The site occupies part of a ‘corner’ in the historic areas of the North city Georgian grid. It is L-shaped and situated between a Victorian warehouse and a new Georgian ‘style’ apartment development.
The building emphasises the border nature of the site and aims to differentiate between the typical buildings on the corner and the historic Georgian terraces. This is achieved by means of the insertion on the site of a new lane. The building, thus separated from the Georgian discipline, was free to look to the adjoining warehouse building for clues as to how to build. The building was intended to be unpretentious and direct, qualities associated with warehouse buildings. The materials used are traditional; brick, stone, timber, glass and metal.
The main entrance and staircase are found in the new space between the buildings.
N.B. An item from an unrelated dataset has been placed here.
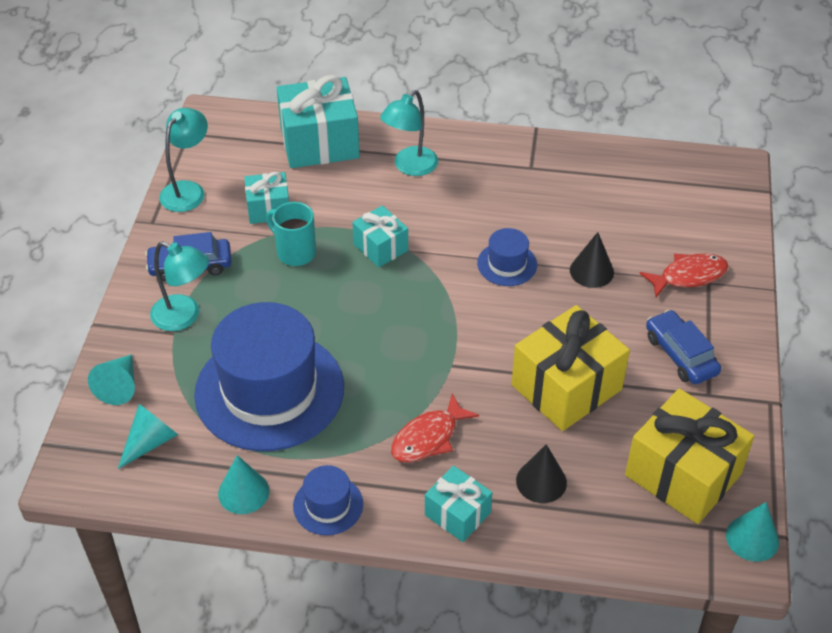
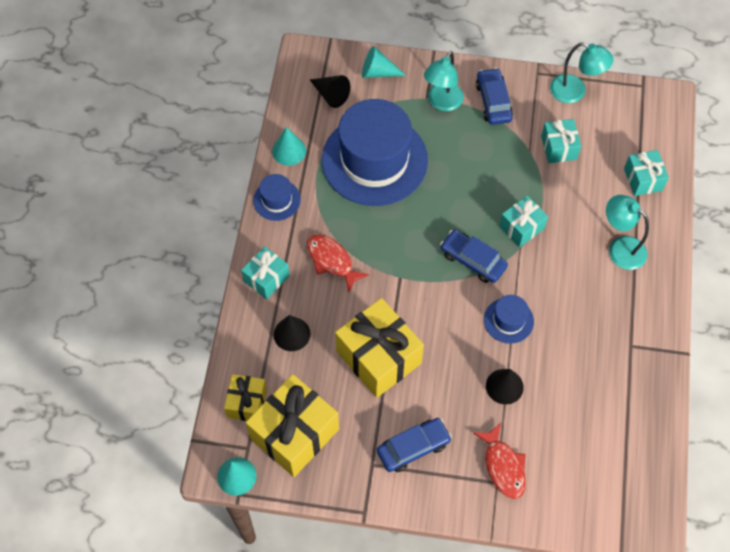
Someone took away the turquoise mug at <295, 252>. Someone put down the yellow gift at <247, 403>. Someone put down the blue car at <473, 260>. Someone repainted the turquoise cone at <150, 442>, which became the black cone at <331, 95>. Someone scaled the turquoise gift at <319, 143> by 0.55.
This space is covered by a glass roof above timber-slatted under-lining, but is otherwise open to the elements. As one ascends, views of Dublin appear and alternate. In the afternoon, the sun revels through here.
The large apartments, one per floor, are shaped to maximise available light on a tight site. Each one is entered from the access deck through a private west-facing balcony. The apartments contain an oak-lined entrance lobby but are otherwise open loft-type spaces, with painted concrete block walls and concrete ceilings. Oak floors and oak wall linings enliven this sparse robustness. Bedroom and kitchen balconies and large external double doors in the main living space enrich the restrained interiors. The open spaces allow flexibility of bedroom sizes and numbers.
The 2 lower office floors are home to darc space gallery of architecture and architects offices.